Fibro? Does Massages, Help or Hurt the situation?

Discussion in 'Fibromyalgia Main Forum' started by nannoc, May 31, 2011.

  1. nannoc

    nannoc New Member

    Is it better to get a Light massage or better to get a very hard massage? I need an answer, thanks.
  2. Jittle

    Jittle Member

    I say go with medium. Light is too light and does not do enough, and if they go hard you are sore for days after. Make sure you tell them where you trouble spots are so they spend more time there. I tend to go for the 80 minutes so they can spend time on the extra spots: The regular 50 minutes is just a once over of everything.

    Thanks for the post I totally forgot (the "fog") that a have a free massage coming to me :)
  3. Mikie

    Mikie Moderator

    Massage will break up the debris in our tender spots but unless one is taking the Guaifenesin, the debris will just settle into those spots again. Without the Guai, the debris cannot be excreted through the kidneys. I've had good success with the Guai but, like everything else, it doesn't work for everyone and it's not an easy treatment to stick with.

    Love, Mikie
  4. Chelz

    Chelz New Member

    Hi nannoc, I get regular massages at least one every 6 weeks, (I can't afford more than that) anyway, my massage therapist knows my body and she has many other patients who have fibro and ones who don't have fibro.

    She has to keep it very light for me and sometimes she forgets my condition and massages deep into the muscle, I usually jump and she knows she massaged too deep for me.

    Massage really does help me, but only for the short term, and also your massage therapist should be familiar with myofascial pain syndrome, which a lot of us have with fibro. If the massage is going on for too long in one area, my muscles tend to contract and then constrict, and then later I will have burning pain. This is obviously something to avoid and only a therapist who knows your body will be able to gage this the right way.

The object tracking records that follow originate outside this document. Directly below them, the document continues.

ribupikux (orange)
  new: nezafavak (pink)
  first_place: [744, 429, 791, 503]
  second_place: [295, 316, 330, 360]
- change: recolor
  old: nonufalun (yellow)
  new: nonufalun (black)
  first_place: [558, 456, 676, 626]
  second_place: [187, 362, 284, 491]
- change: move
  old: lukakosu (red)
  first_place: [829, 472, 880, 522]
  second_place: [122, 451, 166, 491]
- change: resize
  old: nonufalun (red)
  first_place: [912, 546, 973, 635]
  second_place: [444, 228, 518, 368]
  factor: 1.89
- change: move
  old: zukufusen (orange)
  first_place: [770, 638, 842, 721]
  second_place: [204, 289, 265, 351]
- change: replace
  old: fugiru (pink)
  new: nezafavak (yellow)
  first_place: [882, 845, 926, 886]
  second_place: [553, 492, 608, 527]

    So needless to say, I am a huge challenge for a massage therapist. But if your therapist knows your body after having at least 5 or more sessions and she knows exactly where to massage to release, but not hurt, tight muscles, it can be wonderful.

    What I find interesting is that most of her "fibro patients" like me, have issues in the exact same areas. If she massages between the shoulder blades, for example, and it's not done just right, it will hurt, she says most of her fibro patients will all "jump" at the exact same spots, I found that very interesting. It kind of blows the "theory" that we are hypochondriacs expecially if we all "have the same bad spots", very interesting. Go slow with the massage if you're thinking of trying it out. Hugs, Chelz.